A Tailândia, o terceiro maior produtor mundial e segundo maior exportador, também está a expandir a produção. A Thai Sugar Millers Corp projetou que a colheita de açúcar de 2025/26 aumentará +5% em relação ao ano anterior, para 10,5 milhões de toneladas, aumentando a pressão sobre os inventários globais.

Previsões de excedente indicam pressão sustentada sobre os stocks de açúcar

A perspetiva fundamental para os stocks globais de açúcar é marcada por previsões generalizadas de excedente de várias fontes autorizadas. A Organização Internacional do Açúcar (ISO), a 17 de novembro, projetou um excedente de 1,625 milhões de toneladas em 2025-26, após um défice de 2,916 milhões de toneladas em 2024-25. A ISO atribuiu a mudança ao aumento da produção na Índia, Tailândia e Paquistão, prevendo que a produção global de açúcar aumentará +3,2% em relação ao ano anterior, atingindo 181,8 milhões de toneladas em 2025-26.

A análise da Czarnikow, uma das principais traders de açúcar, de novembro, foi ainda mais pessimista, elevando a estimativa de excedente global para 8,7 milhões de toneladas em 2025/26 (um aumento de +1,2 milhões de toneladas em relação à previsão de setembro de 7,5 milhões). A Czarnikow também prevê um excedente global de 3,4 milhões de toneladas na campanha de 2026/27. Outros analistas, como a Green Pool Commodity Specialists (2,74 milhões de toneladas de excedente para 2025/26) e a StoneX (2,9 milhões de toneladas de excedente para 2025/26), projetam dinâmicas semelhantes.

O relatório bianual do USDA, divulgado em dezembro, quantificou essas tendências, prevendo que a produção global de açúcar de 2025/26 aumentará +4,6% em relação ao ano anterior, atingindo um recorde de 189,318 milhões de toneladas, enquanto o consumo global crescerá apenas +1,4%, para 177,921 milhões de toneladas.
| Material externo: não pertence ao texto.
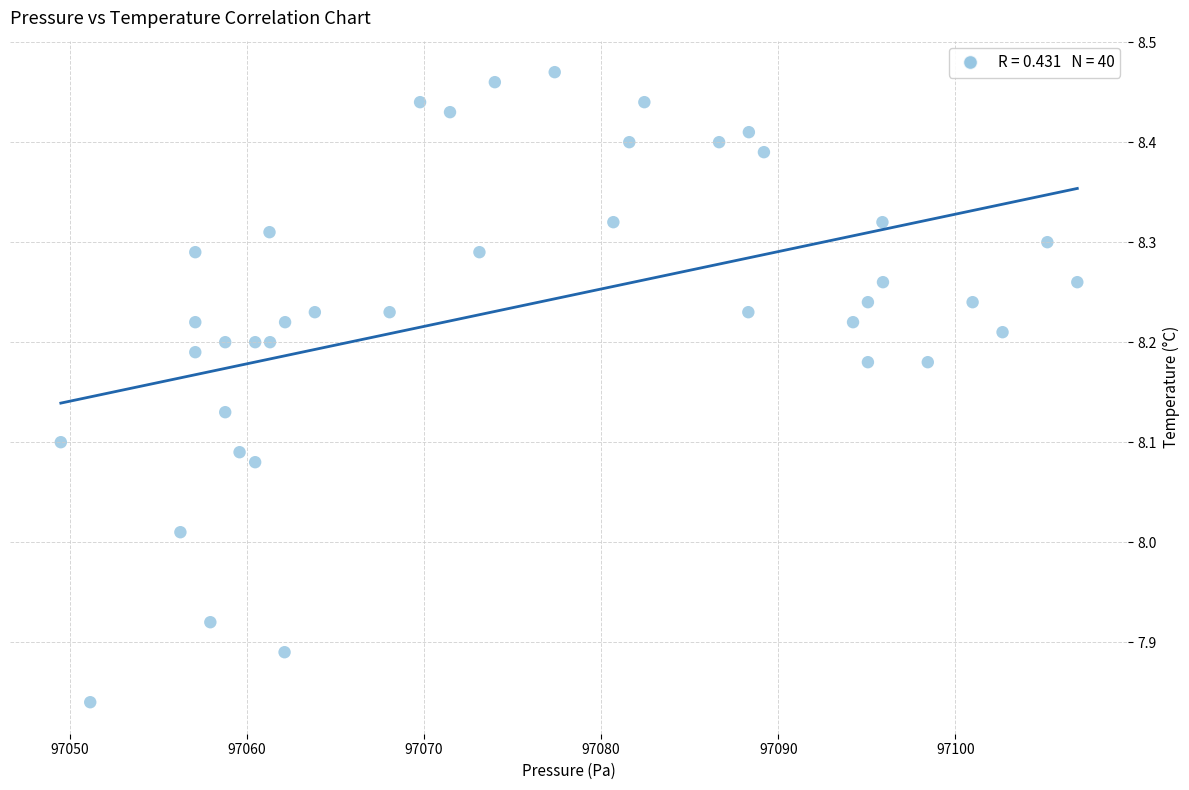

What is the range of X values (max minus min)?

57.4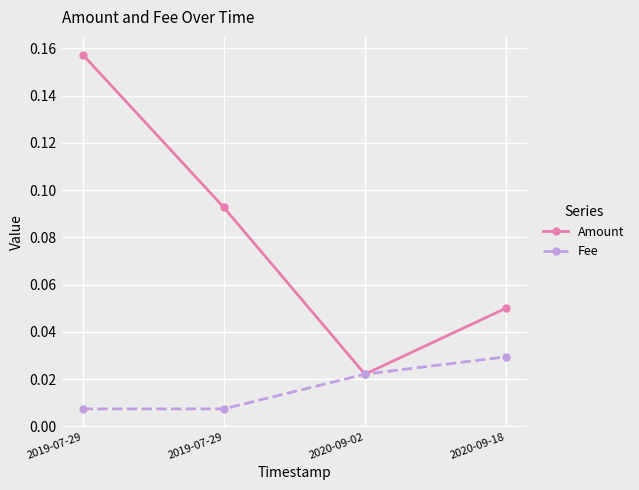

What are all the series names shown in the legend?

Amount, Fee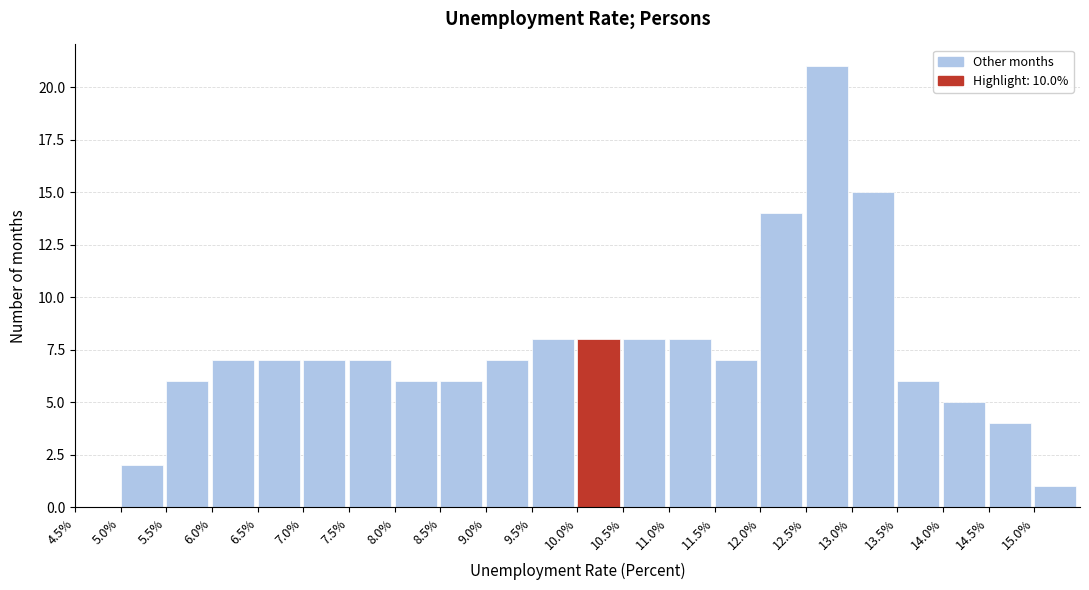

Reading left to right, list every bar in this chart as the range it spans on the x-axis followed by its height. The values are not printed on the chart, so give them approximately, as read against the axis.

4.5 to 5.0: 0
5.0 to 5.5: 2
5.5 to 6.0: 6
6.0 to 6.5: 7
6.5 to 7.0: 7
7.0 to 7.5: 7
7.5 to 8.0: 7
8.0 to 8.5: 6
8.5 to 9.0: 6
9.0 to 9.5: 7
9.5 to 10.0: 8
10.0 to 10.5: 8
10.5 to 11.0: 8
11.0 to 11.5: 8
11.5 to 12.0: 7
12.0 to 12.5: 14
12.5 to 13.0: 21
13.0 to 13.5: 15
13.5 to 14.0: 6
14.0 to 14.5: 5
14.5 to 15.0: 4
15.0 to 15.5: 1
A métrica crítica para os stocks de açúcar é a previsão de stocks finais: o USDA projeta que os stocks finais globais de açúcar de 2025/26 cairão -2,9% em relação ao ano anterior, para 41,188 milhões de toneladas — uma diminuição modesta que oculta diferenças regionais substanciais e riscos de acumulação.

A Foreign Agricultural Service (FAS) do USDA descreveu uma perspetiva de pressão persistente sobre os stocks de açúcar, prevendo que a produção brasileira de 2025/26 aumentará +2,3% em relação ao ano anterior, atingindo um recorde de 44,7 milhões de toneladas, enquanto a produção indiana disparará +25%, para 35,25 milhões de toneladas. A consultora Safras & Mercado acrescentou que as exportações brasileiras de açúcar em 2026/27 deverão cair -11% em relação ao ano anterior, para 30 milhões de toneladas, apesar do aumento da produção, sugerindo que os stocks de açúcar terão de absorver essa produção antes que a normalização das exportações ocorra.

A convergência do aumento de produção em todas as principais regiões aponta para um desafio estrutural: os stocks globais de açúcar enfrentarão uma pressão crescente ao longo de 2025 e até 2026, independentemente de recuperações de preço de curto prazo ou flutuações cambiais. Embora a força do real brasileiro e o posicionamento extremo de fundos curtos possam gerar suporte tático, o cenário fundamental de aumento de produção e previsões de excedente persistente indica que os stocks de açúcar continuarão a ser uma forte resistência aos preços a médio prazo.